• **Условия задания**: Скопируйте дословно часть приведенного ниже отрывка о формах правления у Монтескье: она начинается со слов «Следует добавить и» и заканчивается словами «стабильной и процветающей.».

• **Исходный отрывок**:
# # # # # # #
Однако прежде, чем согласиться с таким суждением — каковое предполагает, что историк-исследователь умнее автора и способен сразу разглядеть противоречие, не замеченное гениальным мыслителем, — необходимо постараться найти внутренний порядок, который Монтескье, независимо от того, прав он или нет, соблюдал в своих размышлениях. Речь идет о проблеме совместимости теории узкого круга типов правления и теории причинности.
Монтескье различает три формы правления — республику, монархию и деспотизм. Каждый из этих трех видов правления находит свое определение с помощью двух понятий, которые автор «О духе законов» называет природой и принципом правления.
Природой правления называется то, что делает его таким, каково оно есть. Принцип правления определяется чувством, которым должны руководствоваться люди внутри системы того или иного типа правления, чтобы она функционировала гармонично. Так, основой или господствующим принципом республики служит добродетель. Это не означает, что в республике люди добродетельны, но предполагает, что они должны быть таковыми и что республики могут быть процветающими только в той мере, в какой их граждане добродетельны2.
Природа каждого правления определяется числом обладав телей суверенной верховной власти. Монтескье пишет: «Есть три образа правления: республиканский, монархический и деспотический. Чтобы обнаружить их природу, достаточно и тех
представлений, которые имеют о них даже наименее осведомленные люди. Я предлагаю три определения или, вернее, три факта: республиканское правление — это то, при котором верховная власть находится в руках или всего народа или части его; монархическое, при котором управляет один человек, но посредством установленных неизменных законов; между тем как в деспотическом все вне всяких законов и правил движется волей и произволом одного лица. Вот что я называю природой правления» (ibid., р. 239).
Формулировка «весь народ или его часть» в применении к республике дана с целью напомнить о двух видах республиканского правления: демократическом и аристократическом.
Однако эти определения тотчас показывают, что природа правления зависит не только от числа тех, кто держит в своих руках верховную власть, но и от того, каким образом эта власть осуществляется. Режимы, при которых имеется только один обладатель верховной власти, — это монархия и деспотизм. Но при монархическом режиме единственный обладатель власти правит по единым, твердо установленным законам, тогда как при деспотизме — без законов и правил. Мы располагаем, таким образом, двумя критериями, или, как говорят на современном жаргоне, двумя переменными величинами, чтобы точно определить природу каждого правления: с одной стороны — кто держит в руках верховную власть и, с другой — в какой форме эта верховная власть осуществляется?
Следует добавить и третий критерий, относящийся к принципу правления. Даже почти юридической характеристики обладателя верховной власти еще недостаточно, чтобы определить ту или иную форму правления. Каждая форма правления характеризуется, кроме того, чувством, без которого она не может быть стабильной и процветающей.
# # # # # # #
• **Показанные строки**:

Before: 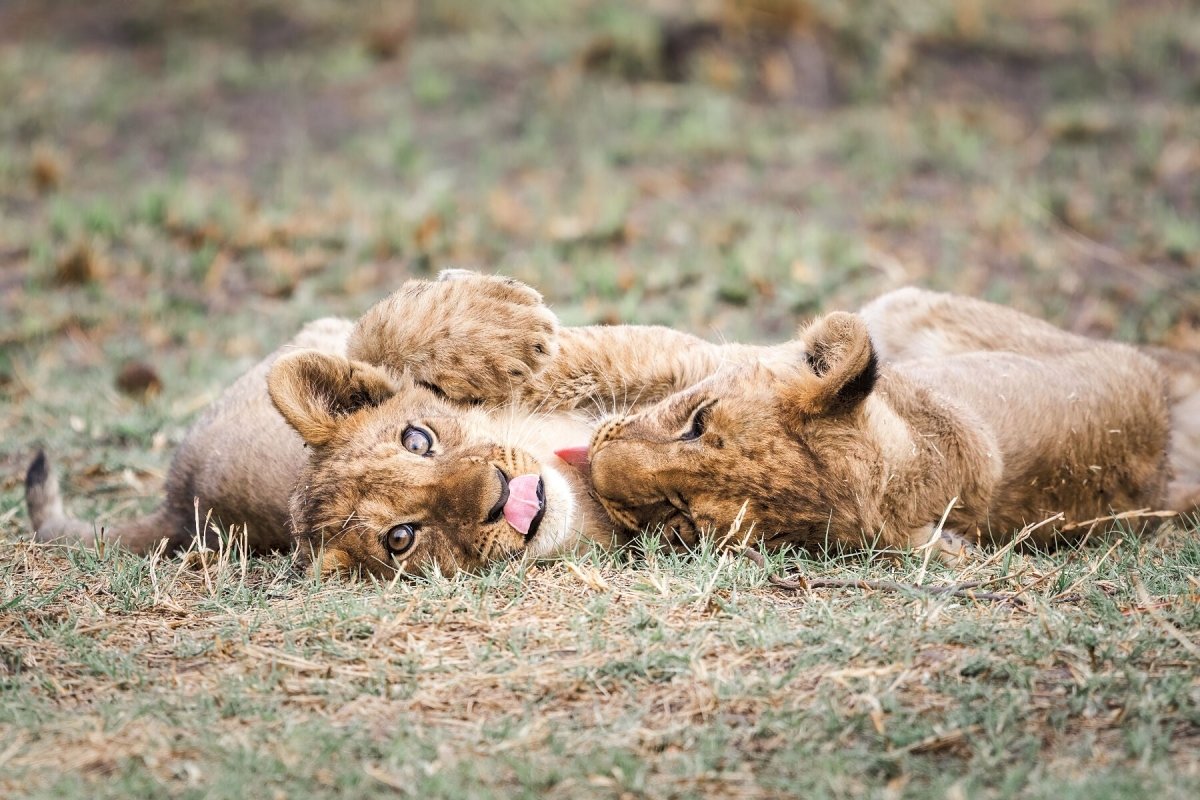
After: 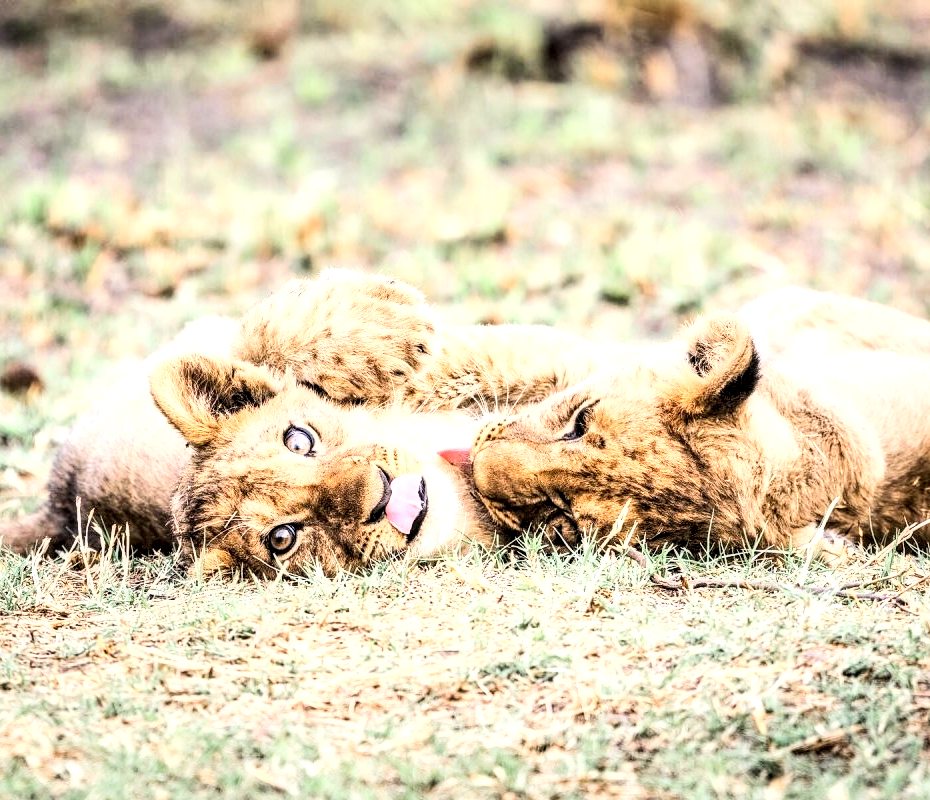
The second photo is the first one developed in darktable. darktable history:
base curve: curves: ch0 [(0, 0) (0.007, 0.004) (0.027, 0.03) (0.046, 0.07) (0.207, 0.54) (0.442, 0.872) (0.673, 0.972) (1, 1)]
crop: left 9.884%, right 12.569%
local contrast: highlights 60%, shadows 62%, detail 160%
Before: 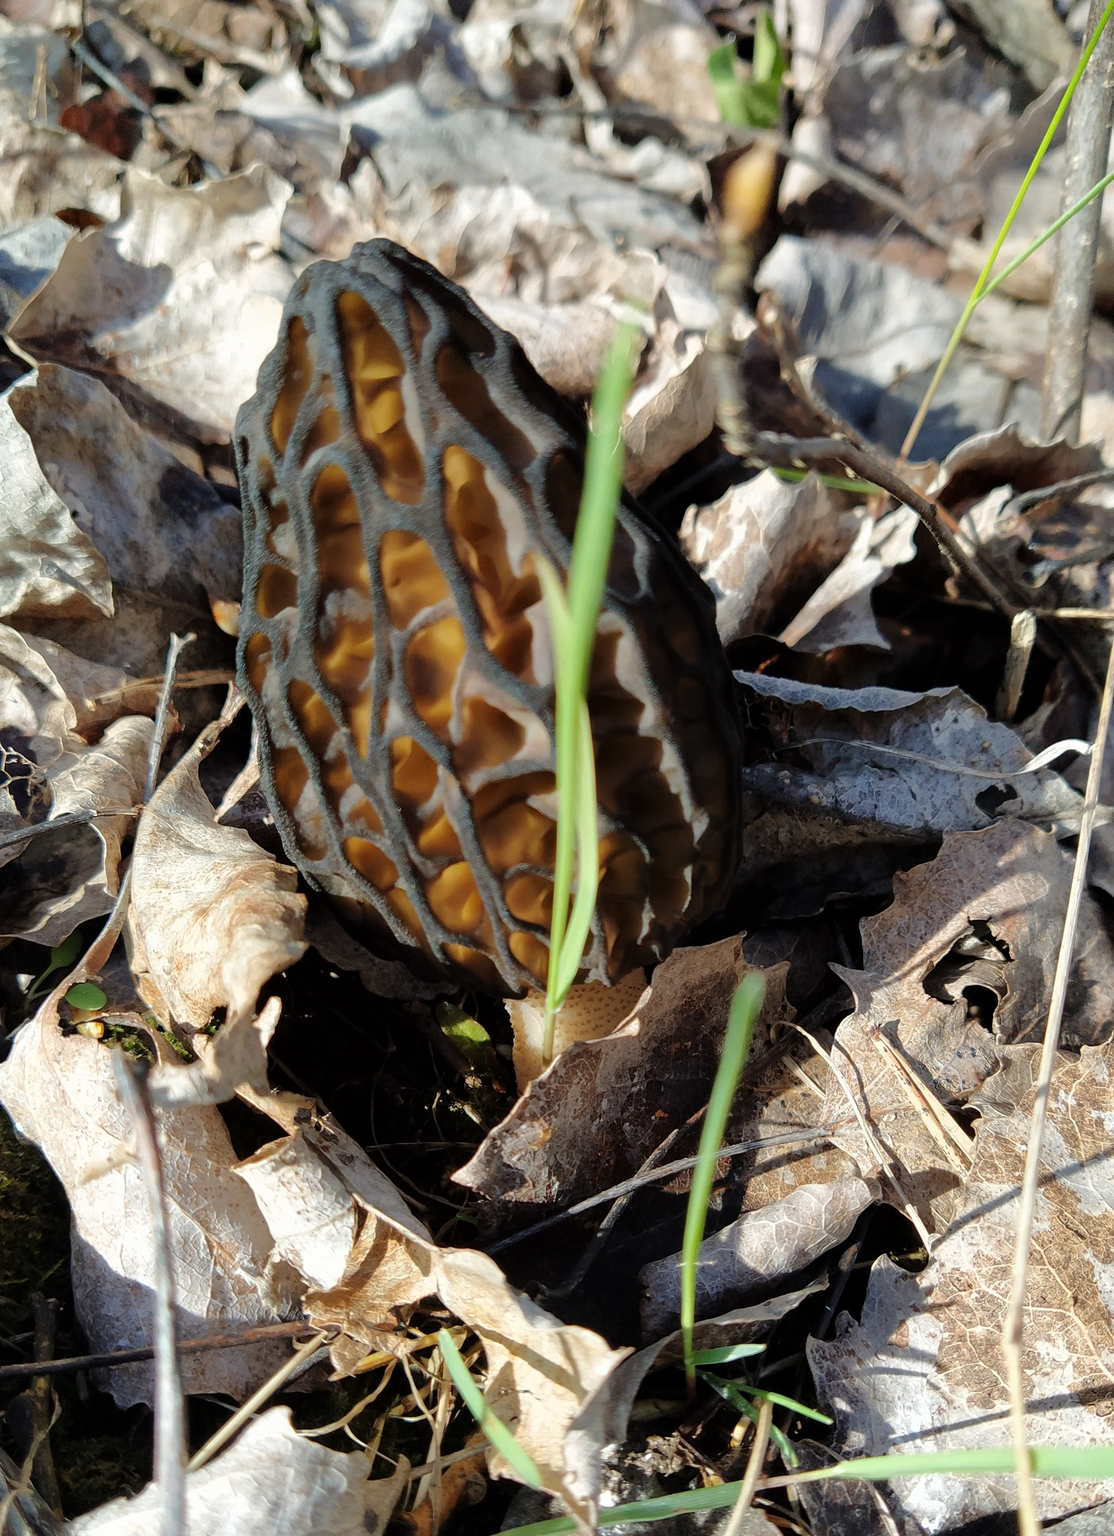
# # # # # # #
• **Результат выполнения**:
Следует добавить и третий критерий, относящийся к принципу правления. Даже почти юридической характеристики обладателя верховной власти еще недостаточно, чтобы определить ту или иную форму правления. Каждая форма правления характеризуется, кроме того, чувством, без которого она не может быть стабильной и процветающей.